◆ Dataset content ◆
[Start of section]

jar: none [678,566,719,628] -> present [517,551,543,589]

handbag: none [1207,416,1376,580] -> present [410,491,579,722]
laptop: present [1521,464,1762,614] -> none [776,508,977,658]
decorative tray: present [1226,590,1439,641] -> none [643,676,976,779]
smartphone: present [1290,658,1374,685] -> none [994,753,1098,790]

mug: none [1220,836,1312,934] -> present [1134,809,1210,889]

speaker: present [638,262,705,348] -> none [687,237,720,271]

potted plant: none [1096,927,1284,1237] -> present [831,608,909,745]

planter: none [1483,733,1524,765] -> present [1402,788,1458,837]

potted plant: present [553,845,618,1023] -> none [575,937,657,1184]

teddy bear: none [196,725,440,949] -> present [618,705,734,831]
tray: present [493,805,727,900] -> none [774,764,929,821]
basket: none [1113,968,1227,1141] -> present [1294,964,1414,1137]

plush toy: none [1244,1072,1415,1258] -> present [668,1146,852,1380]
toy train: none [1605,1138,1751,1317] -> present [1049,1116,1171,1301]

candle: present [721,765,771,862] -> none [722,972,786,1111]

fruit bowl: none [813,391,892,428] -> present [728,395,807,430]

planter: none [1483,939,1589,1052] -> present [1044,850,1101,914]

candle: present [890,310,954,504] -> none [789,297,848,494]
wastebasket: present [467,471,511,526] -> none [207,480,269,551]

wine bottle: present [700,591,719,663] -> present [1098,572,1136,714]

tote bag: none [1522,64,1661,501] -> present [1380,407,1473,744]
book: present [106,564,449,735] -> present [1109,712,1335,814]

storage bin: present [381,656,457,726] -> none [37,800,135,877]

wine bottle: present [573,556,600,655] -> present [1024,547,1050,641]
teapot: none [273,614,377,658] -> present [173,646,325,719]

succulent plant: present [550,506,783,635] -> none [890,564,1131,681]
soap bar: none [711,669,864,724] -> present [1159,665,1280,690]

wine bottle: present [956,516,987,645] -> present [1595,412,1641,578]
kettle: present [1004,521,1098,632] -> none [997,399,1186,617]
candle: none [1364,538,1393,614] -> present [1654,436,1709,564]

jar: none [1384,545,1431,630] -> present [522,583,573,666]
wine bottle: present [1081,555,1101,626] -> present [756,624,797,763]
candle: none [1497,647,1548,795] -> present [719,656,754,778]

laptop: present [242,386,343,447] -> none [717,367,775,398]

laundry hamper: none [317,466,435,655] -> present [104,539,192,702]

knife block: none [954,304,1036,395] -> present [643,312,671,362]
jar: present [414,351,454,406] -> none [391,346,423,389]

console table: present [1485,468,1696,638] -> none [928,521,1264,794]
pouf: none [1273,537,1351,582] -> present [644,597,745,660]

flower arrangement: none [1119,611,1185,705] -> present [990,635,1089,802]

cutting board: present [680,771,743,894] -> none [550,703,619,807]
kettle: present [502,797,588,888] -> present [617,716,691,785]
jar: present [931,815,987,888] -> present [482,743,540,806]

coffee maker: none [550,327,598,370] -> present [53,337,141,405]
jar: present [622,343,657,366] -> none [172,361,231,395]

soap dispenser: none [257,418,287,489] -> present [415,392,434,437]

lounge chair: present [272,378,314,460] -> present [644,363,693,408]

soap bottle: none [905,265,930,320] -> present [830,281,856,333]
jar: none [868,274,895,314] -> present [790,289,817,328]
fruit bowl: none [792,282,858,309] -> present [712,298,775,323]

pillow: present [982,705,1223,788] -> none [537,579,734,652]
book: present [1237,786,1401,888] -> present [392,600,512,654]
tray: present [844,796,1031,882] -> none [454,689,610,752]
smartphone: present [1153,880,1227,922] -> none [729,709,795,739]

[End of section]

◆ What the exercise asks ◆
Copy out every record again, letter for letter.

◆ Response to this exercise ◆
jar: none [678,566,719,628] -> present [517,551,543,589]

handbag: none [1207,416,1376,580] -> present [410,491,579,722]
laptop: present [1521,464,1762,614] -> none [776,508,977,658]
decorative tray: present [1226,590,1439,641] -> none [643,676,976,779]
smartphone: present [1290,658,1374,685] -> none [994,753,1098,790]

mug: none [1220,836,1312,934] -> present [1134,809,1210,889]

speaker: present [638,262,705,348] -> none [687,237,720,271]

potted plant: none [1096,927,1284,1237] -> present [831,608,909,745]

planter: none [1483,733,1524,765] -> present [1402,788,1458,837]

potted plant: present [553,845,618,1023] -> none [575,937,657,1184]

teddy bear: none [196,725,440,949] -> present [618,705,734,831]
tray: present [493,805,727,900] -> none [774,764,929,821]
basket: none [1113,968,1227,1141] -> present [1294,964,1414,1137]

plush toy: none [1244,1072,1415,1258] -> present [668,1146,852,1380]
toy train: none [1605,1138,1751,1317] -> present [1049,1116,1171,1301]

candle: present [721,765,771,862] -> none [722,972,786,1111]

fruit bowl: none [813,391,892,428] -> present [728,395,807,430]

planter: none [1483,939,1589,1052] -> present [1044,850,1101,914]

candle: present [890,310,954,504] -> none [789,297,848,494]
wastebasket: present [467,471,511,526] -> none [207,480,269,551]

wine bottle: present [700,591,719,663] -> present [1098,572,1136,714]

tote bag: none [1522,64,1661,501] -> present [1380,407,1473,744]
book: present [106,564,449,735] -> present [1109,712,1335,814]

storage bin: present [381,656,457,726] -> none [37,800,135,877]

wine bottle: present [573,556,600,655] -> present [1024,547,1050,641]
teapot: none [273,614,377,658] -> present [173,646,325,719]

succulent plant: present [550,506,783,635] -> none [890,564,1131,681]
soap bar: none [711,669,864,724] -> present [1159,665,1280,690]

wine bottle: present [956,516,987,645] -> present [1595,412,1641,578]
kettle: present [1004,521,1098,632] -> none [997,399,1186,617]
candle: none [1364,538,1393,614] -> present [1654,436,1709,564]

jar: none [1384,545,1431,630] -> present [522,583,573,666]
wine bottle: present [1081,555,1101,626] -> present [756,624,797,763]
candle: none [1497,647,1548,795] -> present [719,656,754,778]

laptop: present [242,386,343,447] -> none [717,367,775,398]

laundry hamper: none [317,466,435,655] -> present [104,539,192,702]

knife block: none [954,304,1036,395] -> present [643,312,671,362]
jar: present [414,351,454,406] -> none [391,346,423,389]

console table: present [1485,468,1696,638] -> none [928,521,1264,794]
pouf: none [1273,537,1351,582] -> present [644,597,745,660]

flower arrangement: none [1119,611,1185,705] -> present [990,635,1089,802]

cutting board: present [680,771,743,894] -> none [550,703,619,807]
kettle: present [502,797,588,888] -> present [617,716,691,785]
jar: present [931,815,987,888] -> present [482,743,540,806]

coffee maker: none [550,327,598,370] -> present [53,337,141,405]
jar: present [622,343,657,366] -> none [172,361,231,395]

soap dispenser: none [257,418,287,489] -> present [415,392,434,437]

lounge chair: present [272,378,314,460] -> present [644,363,693,408]

soap bottle: none [905,265,930,320] -> present [830,281,856,333]
jar: none [868,274,895,314] -> present [790,289,817,328]
fruit bowl: none [792,282,858,309] -> present [712,298,775,323]

pillow: present [982,705,1223,788] -> none [537,579,734,652]
book: present [1237,786,1401,888] -> present [392,600,512,654]
tray: present [844,796,1031,882] -> none [454,689,610,752]
smartphone: present [1153,880,1227,922] -> none [729,709,795,739]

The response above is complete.